By doing so, Barbara Lumpkin, interim president and CEO of the Chicago Urban League, said the nonprofit could continue providing community programs to the 15,000 youth and adults it services each year.
“Countless individuals both in and outside of this room answered the call to help us reach our goal,” said Lumpkin. “The proceeds from the gala go to support our many programs, such as housing, education, workforce development, youth programs, entrepreneurship, and so many more.”
The urban league presented three community awards at the gala to individuals who exemplified leadership, excellence and humanitarian.
Former White Senior Advisor (under President Barack Obama) Valerie Jarrett was awarded the Edwin C. “Bill” Berry Award given to those who show leadership through hard work, perseverance and creativity. The award is named for Bill Berry, a civil rights activist, who also served as executive director of the Chicago Urban League from 1956 to 1969.
While thanking the urban league for the award Jarrett said she was born the same year Berry became head of the urban league in 1956 and started her public service career the same year he died in 1987.
“I grew up knowing so well what an icon he was as an advocate for civil rights and equality, not just here in Chicago but throughout our country,” said Jarrett. “It is with great humility that I accept an award named after a man whom I believe to have been great.”
The newly created Humanitarian Award was presented to Frederick Waddell, a Chicago Urban League Board member and retired chairman of Northern Trust Bank, for his long-standing support of the organization.
And Melody Spann-Cooper, chairman of Midway Broadcasting Corporation, which owns WVON AM, received the Lester H. McKeever Jr., Individual Service Award. McKeever was a long-time certified public accountant and Chicago Urban League life director. The award in his honor recognizes an individual who embodies excellence through service and has demonstrated a strong commitment to improving the quality of life for blacks.
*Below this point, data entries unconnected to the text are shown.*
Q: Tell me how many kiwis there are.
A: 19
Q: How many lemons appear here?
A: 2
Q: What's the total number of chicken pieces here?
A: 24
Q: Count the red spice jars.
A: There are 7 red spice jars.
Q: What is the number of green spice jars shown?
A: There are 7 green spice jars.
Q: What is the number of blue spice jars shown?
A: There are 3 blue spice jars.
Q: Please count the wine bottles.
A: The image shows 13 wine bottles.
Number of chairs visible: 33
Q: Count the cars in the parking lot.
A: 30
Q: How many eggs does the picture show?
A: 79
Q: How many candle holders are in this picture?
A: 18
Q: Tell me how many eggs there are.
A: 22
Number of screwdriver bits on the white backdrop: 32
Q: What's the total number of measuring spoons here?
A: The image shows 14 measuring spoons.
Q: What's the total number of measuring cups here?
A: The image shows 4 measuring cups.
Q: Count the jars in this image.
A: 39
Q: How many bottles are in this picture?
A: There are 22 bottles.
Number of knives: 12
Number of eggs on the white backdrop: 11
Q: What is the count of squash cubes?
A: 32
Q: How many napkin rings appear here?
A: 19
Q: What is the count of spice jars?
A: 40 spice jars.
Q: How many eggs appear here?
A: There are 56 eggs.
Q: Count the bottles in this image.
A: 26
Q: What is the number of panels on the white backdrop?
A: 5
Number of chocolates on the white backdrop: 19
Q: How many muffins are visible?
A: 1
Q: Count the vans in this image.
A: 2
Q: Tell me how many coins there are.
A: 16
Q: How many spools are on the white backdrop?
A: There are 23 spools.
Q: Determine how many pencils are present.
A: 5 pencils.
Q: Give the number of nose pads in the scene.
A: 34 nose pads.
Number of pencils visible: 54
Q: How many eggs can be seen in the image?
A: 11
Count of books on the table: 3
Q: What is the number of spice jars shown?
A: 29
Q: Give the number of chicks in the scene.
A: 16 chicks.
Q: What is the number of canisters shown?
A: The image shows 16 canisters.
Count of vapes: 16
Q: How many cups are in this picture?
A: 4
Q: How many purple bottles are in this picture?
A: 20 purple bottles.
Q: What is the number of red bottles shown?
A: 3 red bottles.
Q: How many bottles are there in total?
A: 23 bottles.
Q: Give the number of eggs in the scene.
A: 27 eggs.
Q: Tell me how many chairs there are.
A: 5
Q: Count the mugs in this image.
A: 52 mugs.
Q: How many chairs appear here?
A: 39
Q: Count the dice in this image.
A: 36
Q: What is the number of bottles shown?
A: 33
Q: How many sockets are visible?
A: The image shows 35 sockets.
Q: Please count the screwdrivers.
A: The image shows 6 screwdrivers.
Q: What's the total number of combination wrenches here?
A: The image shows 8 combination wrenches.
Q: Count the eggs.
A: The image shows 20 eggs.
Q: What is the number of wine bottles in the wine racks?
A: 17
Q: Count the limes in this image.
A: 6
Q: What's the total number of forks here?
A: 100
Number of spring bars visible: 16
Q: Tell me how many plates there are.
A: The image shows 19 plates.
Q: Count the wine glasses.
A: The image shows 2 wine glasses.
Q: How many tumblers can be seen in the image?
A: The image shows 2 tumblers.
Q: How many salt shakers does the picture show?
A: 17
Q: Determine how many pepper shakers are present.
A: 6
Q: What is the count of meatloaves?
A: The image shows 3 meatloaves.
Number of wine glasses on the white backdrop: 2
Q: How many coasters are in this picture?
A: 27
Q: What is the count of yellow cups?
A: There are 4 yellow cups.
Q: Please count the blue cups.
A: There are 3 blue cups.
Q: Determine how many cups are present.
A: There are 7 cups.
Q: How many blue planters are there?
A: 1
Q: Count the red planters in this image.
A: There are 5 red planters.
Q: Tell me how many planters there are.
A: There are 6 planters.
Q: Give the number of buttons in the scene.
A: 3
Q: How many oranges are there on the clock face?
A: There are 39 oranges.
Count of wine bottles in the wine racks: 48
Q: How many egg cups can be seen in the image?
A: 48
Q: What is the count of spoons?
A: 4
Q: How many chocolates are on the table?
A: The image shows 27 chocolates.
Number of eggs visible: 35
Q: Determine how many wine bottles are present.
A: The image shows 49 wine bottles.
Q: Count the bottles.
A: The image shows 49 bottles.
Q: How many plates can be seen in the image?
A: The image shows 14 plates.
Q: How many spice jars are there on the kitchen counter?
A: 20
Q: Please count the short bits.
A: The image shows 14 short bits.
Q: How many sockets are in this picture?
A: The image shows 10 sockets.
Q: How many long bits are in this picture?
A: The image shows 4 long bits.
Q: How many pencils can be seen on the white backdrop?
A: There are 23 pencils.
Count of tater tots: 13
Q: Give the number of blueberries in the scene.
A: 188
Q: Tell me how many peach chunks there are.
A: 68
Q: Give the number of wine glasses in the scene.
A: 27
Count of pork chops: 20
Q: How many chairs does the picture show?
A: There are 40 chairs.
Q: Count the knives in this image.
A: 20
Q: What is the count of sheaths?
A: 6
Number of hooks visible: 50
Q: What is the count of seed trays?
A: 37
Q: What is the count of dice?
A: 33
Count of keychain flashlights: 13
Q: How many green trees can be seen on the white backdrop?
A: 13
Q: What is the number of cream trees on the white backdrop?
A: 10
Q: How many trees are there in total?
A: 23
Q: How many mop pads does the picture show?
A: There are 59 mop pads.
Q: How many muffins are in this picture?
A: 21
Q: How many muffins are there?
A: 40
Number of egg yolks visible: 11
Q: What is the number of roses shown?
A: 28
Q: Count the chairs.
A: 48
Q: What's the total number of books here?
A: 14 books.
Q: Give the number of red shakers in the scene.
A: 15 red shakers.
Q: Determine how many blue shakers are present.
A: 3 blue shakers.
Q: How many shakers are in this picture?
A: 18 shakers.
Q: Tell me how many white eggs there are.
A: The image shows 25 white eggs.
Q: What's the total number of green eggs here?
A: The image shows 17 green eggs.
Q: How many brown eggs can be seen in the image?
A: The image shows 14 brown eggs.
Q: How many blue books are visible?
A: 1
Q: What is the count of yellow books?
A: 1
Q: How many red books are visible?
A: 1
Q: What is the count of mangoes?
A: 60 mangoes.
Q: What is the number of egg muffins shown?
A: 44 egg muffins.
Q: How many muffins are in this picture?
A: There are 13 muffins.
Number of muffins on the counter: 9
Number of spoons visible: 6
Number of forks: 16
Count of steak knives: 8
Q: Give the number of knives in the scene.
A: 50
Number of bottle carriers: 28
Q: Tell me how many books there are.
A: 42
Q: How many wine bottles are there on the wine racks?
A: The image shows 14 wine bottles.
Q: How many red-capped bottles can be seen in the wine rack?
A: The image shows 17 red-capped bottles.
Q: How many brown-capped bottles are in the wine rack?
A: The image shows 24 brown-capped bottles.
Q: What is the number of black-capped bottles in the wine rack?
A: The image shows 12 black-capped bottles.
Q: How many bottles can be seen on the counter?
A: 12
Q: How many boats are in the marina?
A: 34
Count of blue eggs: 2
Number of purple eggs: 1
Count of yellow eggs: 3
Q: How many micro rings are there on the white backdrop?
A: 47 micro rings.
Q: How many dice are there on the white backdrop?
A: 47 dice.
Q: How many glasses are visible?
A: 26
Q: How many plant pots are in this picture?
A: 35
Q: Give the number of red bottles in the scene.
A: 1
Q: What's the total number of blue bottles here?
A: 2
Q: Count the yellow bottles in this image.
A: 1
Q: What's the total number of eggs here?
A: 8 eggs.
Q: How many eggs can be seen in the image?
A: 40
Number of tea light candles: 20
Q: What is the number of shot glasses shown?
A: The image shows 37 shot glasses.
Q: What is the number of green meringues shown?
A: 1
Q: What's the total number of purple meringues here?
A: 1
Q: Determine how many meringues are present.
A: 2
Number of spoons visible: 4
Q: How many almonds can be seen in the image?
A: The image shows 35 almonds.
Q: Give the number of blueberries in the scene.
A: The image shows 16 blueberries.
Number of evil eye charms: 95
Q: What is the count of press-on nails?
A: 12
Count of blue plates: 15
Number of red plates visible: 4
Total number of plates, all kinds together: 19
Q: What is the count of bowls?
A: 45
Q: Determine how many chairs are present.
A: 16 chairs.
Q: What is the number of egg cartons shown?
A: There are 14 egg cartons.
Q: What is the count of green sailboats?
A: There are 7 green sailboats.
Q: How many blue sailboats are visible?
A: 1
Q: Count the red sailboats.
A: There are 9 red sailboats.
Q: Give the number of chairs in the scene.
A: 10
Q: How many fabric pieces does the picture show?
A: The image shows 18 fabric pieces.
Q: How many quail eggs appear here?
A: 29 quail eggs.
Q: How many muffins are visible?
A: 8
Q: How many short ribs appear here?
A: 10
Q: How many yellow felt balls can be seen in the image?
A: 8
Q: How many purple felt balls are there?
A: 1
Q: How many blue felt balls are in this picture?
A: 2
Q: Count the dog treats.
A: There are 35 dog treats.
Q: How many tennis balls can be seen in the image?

By year-end Lumpkin will step down as head of the urban league and make way for Gary, Ind., Mayor Karen Freeman-Wilson, who was chosen in September by the board of directors, as the organization’s next president and chief executive officer effective January 2020.
“It is my honor to stand on the shoulders of those who came before me,” said Freeman-Wilson. “I look forward to working with the Urban League team and the Chicago community to move on an agenda that is complementary to work that many of the organizations present are doing and to move together to get everyone to equal.”
Supporters of the gala included those from corporate, civic, faith and non-profit sectors as well as Mayor Lori Lightfoot, and community leaders like civil rights leader Timuel Black, who said since being founded in 1916 the Chicago Urban League has always worked hard to advance blacks.
“It is an organization I am most proud of because of the work they do on behalf of black folks,” said the 100-year-old South Side resident. “I have seen a lot during my time, some good and some bad, but I dare anyone to say something bad about the Chicago Urban League and say it with a ‘straight’ face because they would be lying to themselves.”
NBC5 Chicago anchors Michelle Relerford and Rob Stafford served will as masters of ceremonies, while East Lake Management & Development Corp. Founder, President and CEO Elzie Higginbottom and his wife Deborah, along with Illinois Tool Works Chairman and CEO E. Scott Santi and his wife Nancy, served as co-chairs for the gala.
And WVAZ radio personality Joe Soto introduced Grammy-award singer Chaka Khan, who performed live and received a standing ovation afterwards.
“What can you say about a Chaka Khan performance other than wow,” said Soto.